I Write Cozies, Not Cutesies

by Barb, in Key West where it’s been “freezing”–50s at night–and all the locals are bundled up in parkas and –shock of shock–wearing socks!

If you follow me here or in other places, you know I’ve always waved the cozy flag loud and proud. It wasn’t a choice I consciously made, but when I found out my second published novel, first in the Maine Clambake Mystery series, would be positioned as a cozy, I decided to embrace the label and not try to dodge it as I’d seen some other authors do.

The phrase in the title of this post was proclaimed by Jessie when the six Wickeds were together for a long outdoor lunch on a beautiful day in October, discussing the plight of another cozy author. (Important note: Not one of the Wickeds.) Despite years of success, she’d recently moved to a new publisher, as so many have over the past couple of years.

The editorial comments she was getting from her publisher (Important note: Not any of the Wickeds publishers) were challenging to implement, but more important, were insulting to the entire concept of cozies. With every “note” her book was becoming less–less nuanced, less layered, and much less interesting.

We’ve all heard rumors of these cozy “rules” for years, but I had never seen them consciously deployed. To wit:

1) There can only be one body.

2) The victim must be annoying, sneaky or shifty so they “deserve” it. (I reject this one completely. No one deserves to be murdered, particularly not for cutting the line at the Post Office or criticizing someone’s baked goods.)

3) There must be a sidekick and the sidekick must be funny.

4) You can’t have multiple points of view, multiple timelines, or multiple anything besides suspects.

5) The vocabulary must be simple, dead simple. Readers should never encounter a regionalism or understand a word from context.

It seemed like our friend’s editor had a stereotypical idea of the cozy. Worse, it seemed like the people at this publishing house had a condescending attitude toward cozy readers.
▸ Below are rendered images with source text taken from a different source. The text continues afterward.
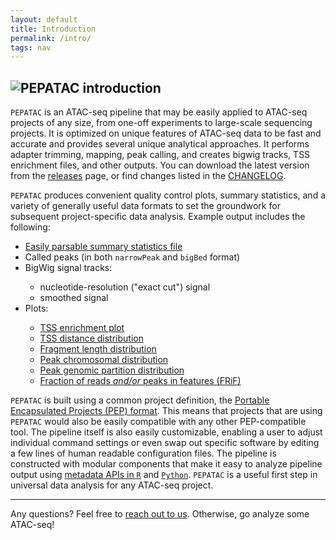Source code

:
 ```yaml
---
layout: default
title: Introduction
permalink: /intro/
tags: nav
---
```


<div class="container">
  <div id="intro">
    <p></p>
    <h2><img src="../assets/images/logo_pepatac_black.png" alt="PEPATAC" class="img-fluid" style="max-height:30px; margin-top:-15px; margin-bottom:-5px"> introduction</h2>
    <p><code class="language-python">PEPATAC</code> is an ATAC-seq pipeline that may be easily applied to ATAC-seq projects of any size, from one-off experiments to large-scale sequencing projects. It is optimized on unique features of ATAC-seq data to be fast and accurate and provides several unique analytical approaches. It performs adapter trimming, mapping, peak calling, and creates bigwig tracks, TSS enrichment files, and other outputs. You can download the latest version from the <a href="https://github.com/databio/pepatac/releases">releases</a> page, or find changes listed in the <a href="https://github.com/databio/pepatac/blob/master/CHANGELOG.md">CHANGELOG</a>.</p>
    <p><code class="language-python">PEPATAC</code> produces convenient quality control plots, summary statistics, and a variety of generally useful data formats to set the groundwork for subsequent project-specific data analysis.
    Example output includes the following:</p>
    <ul>
      <li><a href="/assets/files/examples/gold/results_pipeline/gold5/stats.tsv">Easily parsable summary statistics file</a></li>
      <li>Called peaks (in both <code>narrowPeak</code> and <code>bigBed</code> format)</li>
      <li>BigWig signal tracks:</li>
        <ul>
          <li>nucleotide-resolution ("exact cut") signal</li>
          <li>smoothed signal</li>
        </ul>
      <li>Plots:</li>
      <ul>                  
        <li><a href="/assets/files/examples/gold/results_pipeline/gold5/QC_hg19/gold5_TssEnrichment.pdf">TSS enrichment plot</a></li>
        <li><a href="/assets/files/examples/gold/results_pipeline/gold5/QC_hg19/gold5_peaks_TSS_dist.pdf">TSS distance distribution</a></li>
        <li><a href="/assets/files/examples/gold/results_pipeline/gold5/QC_hg19/gold5_fragLenDistribution.pdf">Fragment length distribution</a></li>
        <li><a href="/assets/files/examples/gold/results_pipeline/gold5/QC_hg19/gold5_peaks_chr_dist.pdf">Peak chromosomal distribution</a></li>
        <li><a href="/assets/files/examples/gold/results_pipeline/gold5/QC_hg19/gold5_peaks_partition_dist.pdf">Peak genomic partition distribution</a></li>
        <li><a href="/assets/files/examples/gold/results_pipeline/gold5/QC_hg19/gold5_frif.pdf"> Fraction of reads <i>and/or</i> peaks in features (FRiF)</a></li>
      </ul>
    </ul>
    <p><code class="language-python">PEPATAC</code> is built using a common project definition, the <a href="https://pepkit.github.io/">Portable Encapsulated Projects (PEP) format</a>. This means that projects that are using <code class="language-python">PEPATAC</code> would also be easily compatible with any other PEP-compatible tool. The pipeline itself is also easily customizable, enabling a user to adjust individual command settings or even swap out specific software by editing a few lines of human readable configuration files. The pipeline is constructed with modular components that make it easy to analyze pipeline output using <a href="http://code.databio.org/pepr/">metadata APIs in <code class="langugage-r">R</code></a> and <a href="https://peppy.readthedocs.io/en/latest/"><code class="language-python">Python</code></a>. <code class="language-python">PEPATAC</code> is a useful first step in universal data analysis for any ATAC-seq project.</p>
  </div>
</div>
<hr>
<div class="container">
  <p>Any questions? Feel free to <a href="{{ "/contact/" | prepend: site.baseurl }}">reach out to us</a>. Otherwise, go analyze some ATAC-seq!</p>
</div>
It is true that cozies are the comfort food of the crime fiction world. But like good mac and cheese, cozies don’t have to be bland, or made the same way by everyone, every time. And it’s not true, in my experience, that cozy readers read the books because they are incapable of reading anything “more challenging.” They choose to read the books, often in times of stress or simply at the end of a long, busy day. On most cozy online boards when fans discuss the other things they read, it runs the absolute gamut.

So what makes a mystery a cozy?

Those of you who’ve followed me know I don’t like seeing the genre defined by what’s NOT in the books. You know–little swearing, no graphic violence or sex. After all, before I write a word, my books contain none of those things. Yet my editor won’t accept 300 blank pages. There have to be words that add up to a story. It’s true that some readers are specifically looking for the absence of such elements, but most readers are looking for the presence of something, not just the absence.

What are these readers looking for? And, important to my writing journey, what am I trying to do? To say?

The answer came to me as I listened to a podcast where Tom and Lorenzo tried, with difficulty, to describe their love for the movie, “The Big Sick.”

At the beginning of their very positive review, Tom says, “At it’s heart it’s just a light family medical drama.”

But later, after some analysis, responding to Lorenzo, he says, “I feel bad saying it’s light. I think you’re right. I say it, too. But I think it makes it sound like it’s not nuanced. I think when we say light, we mean deeply humanistic. Everyone is afforded some level of dignity and voice. It’s a really pleasing experience for the soul.”

(You can find the entire review here. The part about The Big Sick starts at 46 minutes.)

When I heard this, I thought, “Yes!” Everyone afforded their own dignity and voice. A pleasing experience for the soul.

I haven’t quite achieved that yet, especially the “everyone” part, but that is where I’m trying to go.

As far as I’m concerned, my contract with my readers is this: There will be a crime. There will be a solution. You will want to turn every page. It will be a pleasing experience for your soul.

Everything else is up for grabs.

Readers: Discuss. Cozies. Cozy readers. Reader expectations. The Big Sick. Go!